(Passage provided)
Skip to content

Design Optimisation


Lecture Outline

Part 1

  • Database Design
  • Design Guidelines — Central Guidelines (1–4)
  • Design Optimisation
  • Functional Dependency Definition
  • Quiz

Part 2

  • Normalisation: 1NF, 2NF, 3NF
  • Superkeys
  • Boyce-Codd Normal Form (BCNF)
  • Quiz

Database Design

In previous lectures we have discussed various aspects of database design:

  • The Relational Model
  • The Entity Relationship Model
  • Entity Relationship Diagrams
  • Mapping to a Logical Database Design
  • Relational Database Schema

We previously looked at Functional Dependency as a modelling technique. We now revisit it as a way of assessing the quality of a relation design.


Why Formal Analysis?

  • Need a formal method for analysing how relations and attributes are grouped
  • A measure of appropriateness or quality, other than the intuition of the designer
  • To assess the quality of the design

Measures

  1. Design guidelines
  2. Functional Dependencies
  3. Normalisation

Design Guidelines

A set of informal guidelines that can be used as measures to determine the quality of a relation schema design.

Measure Description
1 Attribute Semantics
2 Reduction of Redundancy
3 Reduction of NULLs
4 Generation of Spurious Tuples

These measures are not always independent of one another.


Guideline 1 — Attribute Semantics

Attributes belonging to a relation have certain real-world meaning. The semantics of a relation refers to its meaning resulting from the interpretation of attribute values in a tuple.

Careful ER modelling and accurate mapping to logical design help ensure that a relational schema design has clear meaning.

(To-do item) Extract from the design optimisation lecture the part that opens with the words containing "Attributes belonging to" and closes with "in a tuple.", copying it exactly.

(Stored data)
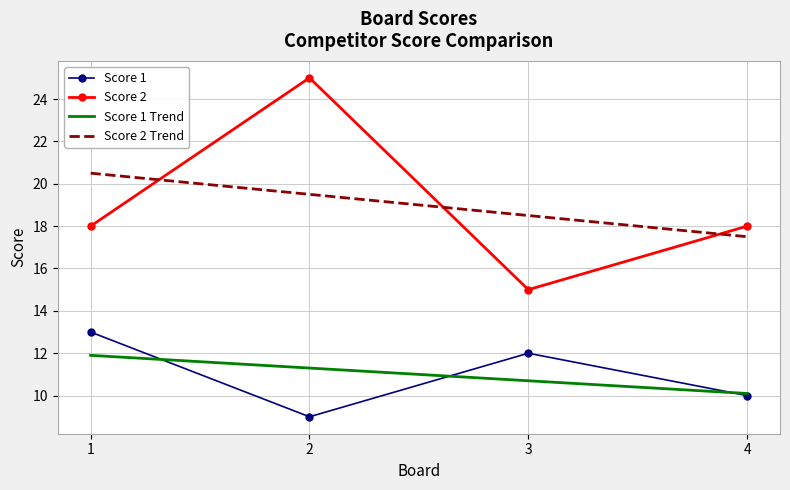

Is the value of Score 1 Trend at 1 greater than the value of Score 2 at 4?

No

(Answer to this exercise)
Attributes belonging to a relation have certain real-world meaning. The semantics of a relation refers to its meaning resulting from the interpretation of attribute values in a tuple.